Article 30 of the 1995 constitution of the republic of Uganda provides for the right to education. This by extension means that government should provide quality education to Ugandans. Toensure quality, government therefore, comes up with polices to help monitor and ensure that quality is being served to Ugandans.
Over the years, however, the quality of education in Uganda mainly in the government owned schools has faced challenges: unprofessionalism of the teaching profession, low entry academic requirements into the teaching profession. This is exemplified by frequent absenteeism of teachers and ineffective teaching. Just recently, the government approved a new national teacher’s policy. Its aim, among others, is to professionalise the teaching profession to levels comparable to manners in the seminary.
The policy seeks to improve the development and management of teachers in the education system; to improve the teaching and learning in the entire education system. Whereas government is showing good will through the policy, the avenues it can use to achieve its good intentions are, sadly, porous: extortion is rampant, which negatively affects the recruitment and retention of teachers. In a country where scamming seems to be a daily routine, some of the recommendations pose more threat to the already vulnerable teacher. For example, teachers are to be recruited on contract putting an end to the ‘permanent and pensionable’ song. The contract will be renewed subject to how efficient the teacher was the period under review.
That wouldn’t be bad. We all want efficiency and optimal performance. But putting the power to recommend/assess who qualifies for renewal of license is going to turn unprofessional head teachers into demigods and makeshift kings and queens and also create a fertile ground for corruption buying of jobs. It goes without saying that some headteachers and administrators may unprofessionally use personal biases and conflicts to label one a nonperformer.
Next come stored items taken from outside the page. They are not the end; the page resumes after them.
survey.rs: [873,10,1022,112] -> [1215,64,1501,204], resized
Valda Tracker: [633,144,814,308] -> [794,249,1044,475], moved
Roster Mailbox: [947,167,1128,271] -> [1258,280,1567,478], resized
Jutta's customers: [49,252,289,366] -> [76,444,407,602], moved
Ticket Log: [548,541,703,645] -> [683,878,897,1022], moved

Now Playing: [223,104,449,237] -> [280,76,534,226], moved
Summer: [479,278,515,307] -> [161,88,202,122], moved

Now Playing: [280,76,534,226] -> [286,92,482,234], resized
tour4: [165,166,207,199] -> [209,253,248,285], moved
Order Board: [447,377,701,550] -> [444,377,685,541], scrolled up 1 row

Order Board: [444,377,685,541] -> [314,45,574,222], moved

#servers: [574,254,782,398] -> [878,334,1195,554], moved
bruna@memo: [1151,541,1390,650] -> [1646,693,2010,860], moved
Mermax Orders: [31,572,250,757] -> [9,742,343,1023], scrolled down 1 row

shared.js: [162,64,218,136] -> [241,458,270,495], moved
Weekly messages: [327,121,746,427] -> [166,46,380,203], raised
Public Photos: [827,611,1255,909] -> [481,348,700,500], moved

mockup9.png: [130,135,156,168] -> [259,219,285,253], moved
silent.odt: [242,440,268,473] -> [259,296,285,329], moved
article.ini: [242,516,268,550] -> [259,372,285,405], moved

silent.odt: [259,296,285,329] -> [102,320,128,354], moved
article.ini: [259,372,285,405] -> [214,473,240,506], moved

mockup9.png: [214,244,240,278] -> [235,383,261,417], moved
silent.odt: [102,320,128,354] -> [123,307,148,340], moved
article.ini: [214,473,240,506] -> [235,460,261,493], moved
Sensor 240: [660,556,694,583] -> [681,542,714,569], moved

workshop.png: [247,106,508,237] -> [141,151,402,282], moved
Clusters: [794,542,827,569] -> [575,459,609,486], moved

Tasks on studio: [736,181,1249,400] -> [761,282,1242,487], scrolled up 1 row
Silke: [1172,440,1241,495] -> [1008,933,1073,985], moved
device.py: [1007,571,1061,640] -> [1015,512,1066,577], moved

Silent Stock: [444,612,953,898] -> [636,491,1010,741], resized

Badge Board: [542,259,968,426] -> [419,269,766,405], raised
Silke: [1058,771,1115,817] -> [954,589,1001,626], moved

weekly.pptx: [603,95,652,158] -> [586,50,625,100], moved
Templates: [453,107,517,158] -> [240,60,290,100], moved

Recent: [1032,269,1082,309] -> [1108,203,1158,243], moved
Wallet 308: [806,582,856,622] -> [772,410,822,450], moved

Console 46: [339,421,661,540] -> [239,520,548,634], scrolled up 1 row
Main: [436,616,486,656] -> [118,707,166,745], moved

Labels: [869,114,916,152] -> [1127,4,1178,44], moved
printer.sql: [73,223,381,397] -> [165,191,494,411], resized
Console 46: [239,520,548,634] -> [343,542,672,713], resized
We should brace ourselves to a generation of bootlickers and sycophants in the name of protecting jobs. Furthermore, teachers will be required to pay shs150,000 in annual professional charges to get a teaching license. The charge itself is weird; but also, there is yet to be any sensitization as why teachers have to pay annually to be given teaching licenses. The policy is here with us, anyways.So how best can we achieve what the policy is asking us to do, without bowing to whims demi gods and going down the sycophancy road? To curb absenteeism, a digitalised daily registration by teachers should be put in place in schools so that attendance is monitored right from ministry using a smart phone with global positioning system and biometric features. The education sector is however rather ‘innovative’. We have had stories of ghost teachers.
The same headteachers who have been manufacturing ghost teachers can still manipulate the records system to their benefit. For example, teachers who genuinely register can be presented as absent and replaced with a ghost and to be able to avoid retrenchment, the affected teacher would have to head down the bootlicking street. Policy makers should also remember that being at school is not teaching or teaching efficiently.
The root cause of teacher’s attitude at their workplaces for both the primary and secondary teachers need to be addressed and worked upon than trying to cure the symptoms. Just like how science teachers’ salary in secondary school was enhanced, all teacher’s salary needs to be enhanced, poor pay always cause disgruntlement in all workers. There is also need to organise regional workshops for during holidays so that teachers get refresher training to improve their efficiency and effectiveness.